India's largest carmaker, Maruti Udyog Ltd, striving to break into profits, is finalising plans to enter the used car business this year, its chief executive said.

"We are in the process of finalising the business plan (to get into the used car business)...it will be this financial year," Jagdish Khattar, Maruti Udyog's managing director, said.

The automaker, in which the Indian government and Japan's Suzuki Motor Corp each hold 50 per cent stake, has a dominating 58 per cent share of the country's car market but was hit last year by sliding sales and higher costs.

Khattar said the company was working with consulting firm A T Kearney in drawing up the plan and the firm would help it with its implementation as well.

Several Indian car firms are contemplating an entry into India's used car business, with the local unit of Ford being the most recent entrant, in a bid to persuade customers to exchange older cars for new ones and help revive growth.

India's new car sales fell 7.5 per cent in the past financial year to March and sales in April-July have grown a mere 2.82 per cent.

The potential for Maruti's used cars business could be considered large since it has sold nearly 3.4 million cars in the domestic market since it began production in the mid-eighties.

Most other Indian car makers -- second-ranked Hyundai, third-ranked Tata Engineering and Locomotive Company Ltd and Ford -- are relatively younger companies, having begun selling cars only a few years ago.

Large dealer network

Maruti's used car business can also leverage its existing sales outlets which include 229 dealer outlets in 141 cities. Khattar said the company had still not made up its mind on whether to recondition cars made by other manufacturers as well.
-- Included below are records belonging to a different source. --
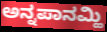
ಅನ್ನಪಾನಮ್ಹಿ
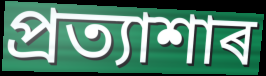
প্ৰত্যাশাৰ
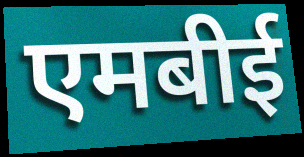
एमबीई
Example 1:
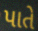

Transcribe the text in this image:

પાતે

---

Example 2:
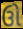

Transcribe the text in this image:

ઉો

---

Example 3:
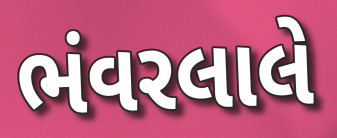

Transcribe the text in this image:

ભંવરલાલે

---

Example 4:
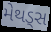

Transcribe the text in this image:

મેથડ્સ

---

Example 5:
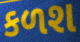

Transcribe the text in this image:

કળશ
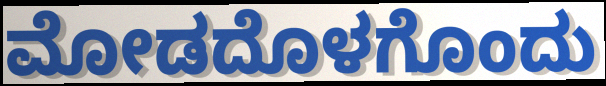
ಮೋಡದೊಳಗೊಂದು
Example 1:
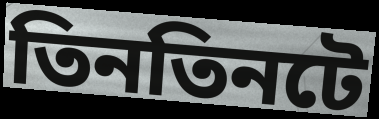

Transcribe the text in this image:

তিনতিনটে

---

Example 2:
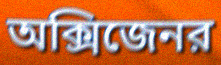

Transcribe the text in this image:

অক্সিজেনর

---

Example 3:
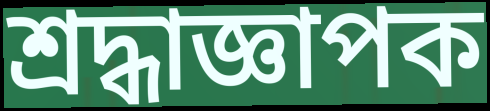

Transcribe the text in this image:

It also has plans to get into other businesses including car financing, car insurance, and corporate lease and fleet management.

The chief executive of the Delhi-based carmaker also said the company would introduce an employee separation programme later this year as part of a larger cost cutting initiative.
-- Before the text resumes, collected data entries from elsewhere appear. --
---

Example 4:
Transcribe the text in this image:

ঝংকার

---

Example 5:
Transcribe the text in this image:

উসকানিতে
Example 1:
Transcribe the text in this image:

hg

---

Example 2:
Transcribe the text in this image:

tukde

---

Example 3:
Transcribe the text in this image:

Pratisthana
A combination of adverse state taxes, higher costs and bruising price cuts pushed the automaker to an unaudited net loss of Rs 2.53 billion in the past year to March from a profit of Rs 3.3 billion in the previous year.

Its vehicle sales fell 13.7 per cent in 2000-01 but domestic car sales in April-August, the first five months of the current financial year, have rebounded to grow 11.9 per cent.

Earlier this year, the company's finance director told Reuters he expected revenues to rise 24.3 per cent in 2001-02 to Rs 115 billion from Rs 92.53 billion a year earlier.